HIIG combined ratio improved by 3 pts to 96.3% in Q3
HIIG improved its combined ratio by 3 points to 96.3 percent in a third quarter when it also cut its top line as part of underwriting actions taken by its new management team led by Andrew Robinson that included exits from monoline workers comp and lawyers and insurance agents liability.
- HIIG CR improves 3 points to 96.3%
- Top line down 17.8% as actions on underperforming lines offset growth elsewhere
- US specialty insurer exited workers comp and lawyers/insurance agents PL
- Reports composite rate increases of greater than 10% on book
- Set to rebrand next week as backer Westaim highlights 2021 growth opportunities
The financial highlights were disclosed by HIIG backer Westaim in its earnings for the period and also included details of strong price increases in excess of 10 percent across HIIG’s book.
Canadian investment firm Westaim said the fair value of HIIG increased by $3.3mn in the quarter compared to $2.7mn.
Underwriting actions taken by the new management team contributed to gross written premium shrinking by 17.8 percent to $191.4mn.
The reduction came as HIIG – which is set to rebrand next week – re-underwrote some existing businesses, and exited underperforming businesses.
The exits included monoline workers compensation and lawyers and insurance agents professional liability, while the US specialty insurer also accelerated growth in other segments of the business.
Westaim said HIIG’s growth strategy is focused on the remaining businesses and new opportunities where it has specialty expertise and/or key relationships with its target customer base.
Despite the improved third quarter underwriting results, HIIG’s reported combined ratio for the first nine months of the year deteriorated from 99.0 percent to 111.1 percent, excluding the impact of the cost of its loss portfolio transfer (LPT) with R&Q earlier this year and recoveries under the transaction.
However, factoring in the impact of development recoverable under the LPT, the combined ratio narrowed to 101.5 percent.
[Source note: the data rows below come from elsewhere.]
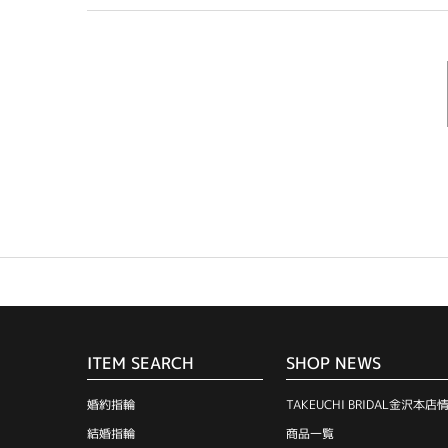
ITEM SEARCH
SHOP NEWS
婚約指輪
TAKEUCHI BRIDAL金沢本店
結婚指輪
商品一覧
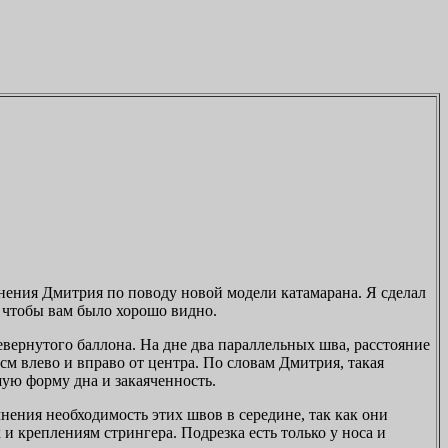
нения Дмитрия по поводу новой модели катамарана. Я сделал
 чтобы вам было хорошо видно.
вернутого баллона. На дне два параллельных шва, расстояние
 см влево и вправо от центра. По словам Дмитрия, такая
ую форму дна и закаяченность.
нения необходимость этих швов в середине, так как они
к и креплениям стрингера. Подрезка есть только у носа и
Excluding development that was not recoverable it dropped further to 97.5 percent.
The LPT provides reinsurance protection of around $127.4mn above the net ceded claim reserves. In the first nine months of the year there was adverse development on reserves covered by the LPT of around $40mn before tax, of which around $28.2mn was recoverable from the LPT reinsurer.
Laser focus
Commenting on the performance at its insurance operations, Westaim president and CEO Cameron MacDonald said: “Andrew Robinson’s laser focus on execution and achieving first quartile performance is starting to be reflected in our underwriting results.”
He added that industry conditions for HIIG remain “quite favorable for profitable growth” with US composite insurance pricing up in excess of 10 percent.
“Any business lines that do not achieve an acceptable return on invested capital will be corrected or culled. Importantly, Andrew continues to attract high quality professionals and pursue opportunities that collectively will contribute to our growth and results.
“We are excited about the trajectory of HIIG as we move into 2021,” said MacDonald.
As previously reported, HIIG’s A- financial rating was taken off negative outlook in August this year after the specialty insurer took various balance sheet actions.
As well as the LPT with R&Q, Westaim purchased $44.0mn of HIIG convertible preferred shares in a $100mn rights issue to maintain its 44.0 percent ownership of HIIG.